DOI: 10.1093/qjmed/hcad069.005 ISSN:

A Comparative Study between Nebulized Ketamine, Nebulized Dexmedetomidine and Topical Lidocaine as Premedications for Flexible Fiberoptic Bronchoscopy in Pediatrics

Amr Mohamed Elsaid, Alfred Maurice Said, Tarek Samir Shabana, Abdelhamid Ahmad Elhawary
  • General Medicine



Flexible fiberoptic bronchoscopy remains an invaluable tool in the evaluation and management of infant and pediatric respiratory disease. Anesthetic strategies in pediatric fiberoptic bronchoscopy should aim at minimizing respiratory complications as oxygen desaturation, hypoxemia, cough, bronchospasm and airway trauma.


To compare between the efficacy and safety of nebulized ketamine, nebulized dexmedetomidine and topical lidocaine as premedication for flexible fiberoptic bronchoscopy in pediatrics regarding the incidence of moderate to severe cough.

Patients and Methods

This prospective randomized clinical study was conducted in Ain shams University, Pediatric endoscopy unit on 186 children aged 2 to 8 years and classified according to the American Society of Anesthesiologists (ASA) physical status I or II and scheduled for flexible fiberoptic bronchoscopy (either diagnostic or therapeutic). The included patients were divided into 3 equal groups. Group D (Dexmedetomidine group) received nebulized dexmedetomidine 30 minutes before procedure (2 mic/kg), Group K (Ketamine group) received nebulized ketamine 30 minutes before procedure (2 mg/kg), and Group L (lidocaine group) received topical lidocaine 2% (3 mg/kg).


Mean heart rate was insignificantly different at baseline among the three groups. Heart rate before induction, 15 minutes after induction and in PACU was significantly lower in group D compared with group K and group L (P < 0.001) and significantly higher in group K compared with group L (P < 0.001). Mean arterial blood pressure at baseline, before induction, 15 minutes after induction, and in PACU were insignificantly different among the three groups. Mean propofol requirements in group L were significantly higher compared with group D, and group K (p < 0.001) but insignificantly different between group D and group K.

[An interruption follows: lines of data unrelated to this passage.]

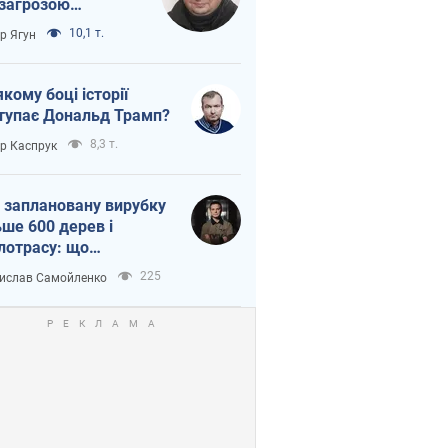
 загрозою
тична логістика
10,1 т.
ор Ягун
якому боці історії
тупає Дональд Трамп?
8,3 т.
ор Каспрук
 заплановану вирубку
ьше 600 дерев і
лотрасу: що
бувається на Теремках
225
ислав Самойленко
иєві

Incidence of moderate to severe cough was less with nebulized dexmedtomidine and nebulized ketamine compared with topical lidocaine. There were no significant differences between nebulized dexmedtomidine and nebulized ketamine with regards to the incidence of moderate to severe cough. There was an insignificant difference between dexmedetomidine and ketamine in the incidence of moderate to severe cough, but it was significantly different between dexmedetomidine and lidocaine, and group ketamine and group lidocaine.